■ Request: Copy every one of the following items line for line, with no changes to wording, spelling, or order.

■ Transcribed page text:
********************
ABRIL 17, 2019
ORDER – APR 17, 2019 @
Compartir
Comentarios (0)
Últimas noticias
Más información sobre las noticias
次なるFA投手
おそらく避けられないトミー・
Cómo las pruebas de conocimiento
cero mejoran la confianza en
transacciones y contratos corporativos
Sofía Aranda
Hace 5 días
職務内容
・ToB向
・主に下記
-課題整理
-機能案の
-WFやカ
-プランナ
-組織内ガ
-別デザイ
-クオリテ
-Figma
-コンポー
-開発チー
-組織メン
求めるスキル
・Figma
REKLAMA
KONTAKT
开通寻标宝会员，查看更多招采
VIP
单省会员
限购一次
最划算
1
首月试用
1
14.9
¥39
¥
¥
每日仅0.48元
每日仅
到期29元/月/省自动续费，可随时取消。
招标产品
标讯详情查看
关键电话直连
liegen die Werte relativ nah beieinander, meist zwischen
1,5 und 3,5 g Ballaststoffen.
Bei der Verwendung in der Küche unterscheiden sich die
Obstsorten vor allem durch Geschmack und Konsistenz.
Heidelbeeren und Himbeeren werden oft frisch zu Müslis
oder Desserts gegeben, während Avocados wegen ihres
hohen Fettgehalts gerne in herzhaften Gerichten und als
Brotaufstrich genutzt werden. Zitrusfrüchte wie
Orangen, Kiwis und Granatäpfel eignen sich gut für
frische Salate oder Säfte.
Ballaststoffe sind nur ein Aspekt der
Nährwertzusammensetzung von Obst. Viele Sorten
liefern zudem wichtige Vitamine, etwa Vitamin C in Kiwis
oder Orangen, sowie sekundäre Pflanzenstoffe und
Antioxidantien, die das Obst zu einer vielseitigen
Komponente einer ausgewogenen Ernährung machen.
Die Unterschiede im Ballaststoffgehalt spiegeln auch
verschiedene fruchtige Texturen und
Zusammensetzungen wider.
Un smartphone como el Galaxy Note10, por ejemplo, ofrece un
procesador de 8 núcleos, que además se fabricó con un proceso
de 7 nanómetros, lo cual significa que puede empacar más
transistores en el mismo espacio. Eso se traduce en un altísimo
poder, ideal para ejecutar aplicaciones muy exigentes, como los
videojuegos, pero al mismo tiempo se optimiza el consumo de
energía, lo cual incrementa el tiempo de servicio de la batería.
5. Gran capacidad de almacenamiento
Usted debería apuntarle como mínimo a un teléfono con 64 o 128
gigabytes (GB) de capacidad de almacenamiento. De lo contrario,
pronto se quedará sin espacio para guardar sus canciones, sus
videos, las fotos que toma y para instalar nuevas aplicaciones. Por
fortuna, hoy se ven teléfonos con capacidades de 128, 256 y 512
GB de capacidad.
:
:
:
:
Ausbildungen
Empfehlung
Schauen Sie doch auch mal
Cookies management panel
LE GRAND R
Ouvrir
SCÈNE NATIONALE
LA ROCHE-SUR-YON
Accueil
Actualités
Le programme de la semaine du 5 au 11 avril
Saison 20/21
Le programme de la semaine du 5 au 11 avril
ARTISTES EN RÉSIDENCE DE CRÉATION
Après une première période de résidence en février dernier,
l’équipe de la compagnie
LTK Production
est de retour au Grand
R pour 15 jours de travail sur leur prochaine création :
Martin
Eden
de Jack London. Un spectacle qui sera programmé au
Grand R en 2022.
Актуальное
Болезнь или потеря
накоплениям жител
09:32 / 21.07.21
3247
********************
■ Output:
ABRIL 17, 2019
ORDER – APR 17, 2019 @
Compartir
Comentarios (0)
Últimas noticias
Más información sobre las noticias
次なるFA投手
おそらく避けられないトミー・
Cómo las pruebas de conocimiento
cero mejoran la confianza en
transacciones y contratos corporativos
Sofía Aranda
Hace 5 días
職務内容
・ToB向
・主に下記
-課題整理
-機能案の
-WFやカ
-プランナ
-組織内ガ
-別デザイ
-クオリテ
-Figma
-コンポー
-開発チー
-組織メン
求めるスキル
・Figma
REKLAMA
KONTAKT
开通寻标宝会员，查看更多招采
VIP
单省会员
限购一次
最划算
1
首月试用
1
14.9
¥39
¥
¥
每日仅0.48元
每日仅
到期29元/月/省自动续费，可随时取消。
招标产品
标讯详情查看
关键电话直连
liegen die Werte relativ nah beieinander, meist zwischen
1,5 und 3,5 g Ballaststoffen.
Bei der Verwendung in der Küche unterscheiden sich die
Obstsorten vor allem durch Geschmack und Konsistenz.
Heidelbeeren und Himbeeren werden oft frisch zu Müslis
oder Desserts gegeben, während Avocados wegen ihres
hohen Fettgehalts gerne in herzhaften Gerichten und als
Brotaufstrich genutzt werden. Zitrusfrüchte wie
Orangen, Kiwis und Granatäpfel eignen sich gut für
frische Salate oder Säfte.
Ballaststoffe sind nur ein Aspekt der
Nährwertzusammensetzung von Obst. Viele Sorten
liefern zudem wichtige Vitamine, etwa Vitamin C in Kiwis
oder Orangen, sowie sekundäre Pflanzenstoffe und
Antioxidantien, die das Obst zu einer vielseitigen
Komponente einer ausgewogenen Ernährung machen.
Die Unterschiede im Ballaststoffgehalt spiegeln auch
verschiedene fruchtige Texturen und
Zusammensetzungen wider.
Un smartphone como el Galaxy Note10, por ejemplo, ofrece un
procesador de 8 núcleos, que además se fabricó con un proceso
de 7 nanómetros, lo cual significa que puede empacar más
transistores en el mismo espacio. Eso se traduce en un altísimo
poder, ideal para ejecutar aplicaciones muy exigentes, como los
videojuegos, pero al mismo tiempo se optimiza el consumo de
energía, lo cual incrementa el tiempo de servicio de la batería.
5. Gran capacidad de almacenamiento
Usted debería apuntarle como mínimo a un teléfono con 64 o 128
gigabytes (GB) de capacidad de almacenamiento. De lo contrario,
pronto se quedará sin espacio para guardar sus canciones, sus
videos, las fotos que toma y para instalar nuevas aplicaciones. Por
fortuna, hoy se ven teléfonos con capacidades de 128, 256 y 512
GB de capacidad.
:
:
:
:
Ausbildungen
Empfehlung
Schauen Sie doch auch mal
Cookies management panel
LE GRAND R
Ouvrir
SCÈNE NATIONALE
LA ROCHE-SUR-YON
Accueil
Actualités
Le programme de la semaine du 5 au 11 avril
Saison 20/21
Le programme de la semaine du 5 au 11 avril
ARTISTES EN RÉSIDENCE DE CRÉATION
Après une première période de résidence en février dernier,
l’équipe de la compagnie
LTK Production
est de retour au Grand
R pour 15 jours de travail sur leur prochaine création :
Martin
Eden
de Jack London. Un spectacle qui sera programmé au
Grand R en 2022.
Актуальное
Болезнь или потеря
накоплениям жител
09:32 / 21.07.21
3247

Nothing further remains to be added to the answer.